Hey guys my glass (which really needs cleaning) seems to be growing more stuff than my rocks... specifically what seems to be feather dusters (small coiled shell looking things with fans comming out) and some small lil tree trunk like blobs... but none of this stuff seems to be growing on rocks...

I really dont want to clean my glass and kill them all, but i know im gonna have to eventually scrape them off... but y are they growing quite well ont he glass but my rock seems to be quite barren?

-me


----------



## TheOldSalt (Jan 28, 2005)

Simple.

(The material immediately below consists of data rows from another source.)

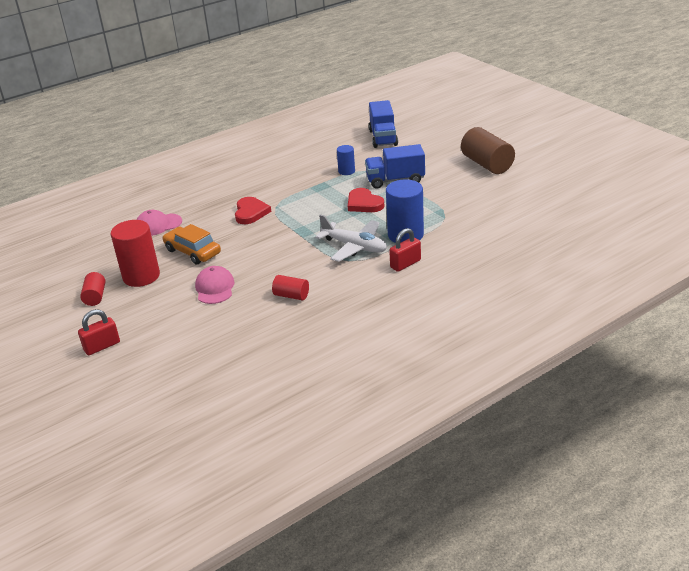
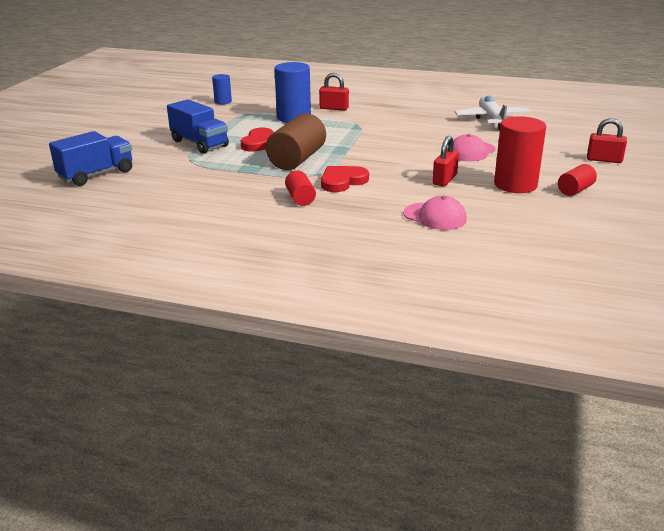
camera: 130 degrees left, 5 degrees down
(192, 252) = (444, 180): orange car -> red padlock
(291, 295) = (430, 126): red cylinder -> red cylinder (300, 198)
(346, 171) = (201, 168): blue cylinder -> blue cylinder (223, 102)
(354, 247) = (335, 127): white plane -> white plane (491, 119)
(487, 164) = (131, 121): brown cylinder -> brown cylinder (297, 159)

Your glass isn't crawling with critters that eat the baby worms, unlike your rocks.

If you are very careful, you can fairly easily scrape off the worms from the glass with a thin razor blade and relocate them.


----------



## predator (Jan 28, 2005)

just turn off the pumps, scrape them off, and sprinkle them over the rocks?

almost sounds too easy... wont they just get eaten?

-me


----------



## oliesminis (May 7, 2007)

not sure but they may do if they do there may be more?

-olie


----------



## TheOldSalt (Jan 28, 2005)

Well, you'd want to put them somewhere safer, of course, like in a separate dish in the tank or a 'fuge with no rocks.
On the other hand, they may be big enough now to avoid predation. The ones on the rocks were picked off as soon as they settled, probably, and never got a chance to grow. The big ones may be able to make it.


----------



## predator (Jan 28, 2005)

ok so my crabs are the eaters then?

when i redo the tank after it is drilled ill keep the crabs and snails out of the tank for a few days and try to get some to take hold... though im pretty sure they are all too small even now to have much of a chance...

this is a bit frustrating since i really dont have much that seems to be growing and my glass is covered... Hopefully just a few days without predators will get some life going... but i will have a fuge on the new setup so that will let me see all the stuff that would be growing if i didnt have eaters in the main tank...

-me


----------



## CollegeReefer (Sep 1, 2006)

Anthony Calfo writes that when you first start a tank you should not add any livestock except small cuc for a year so that all of the great little microfauna can get established before fish come in and eat them all. I may give this a try when i start my new 75 but well we will see.


----------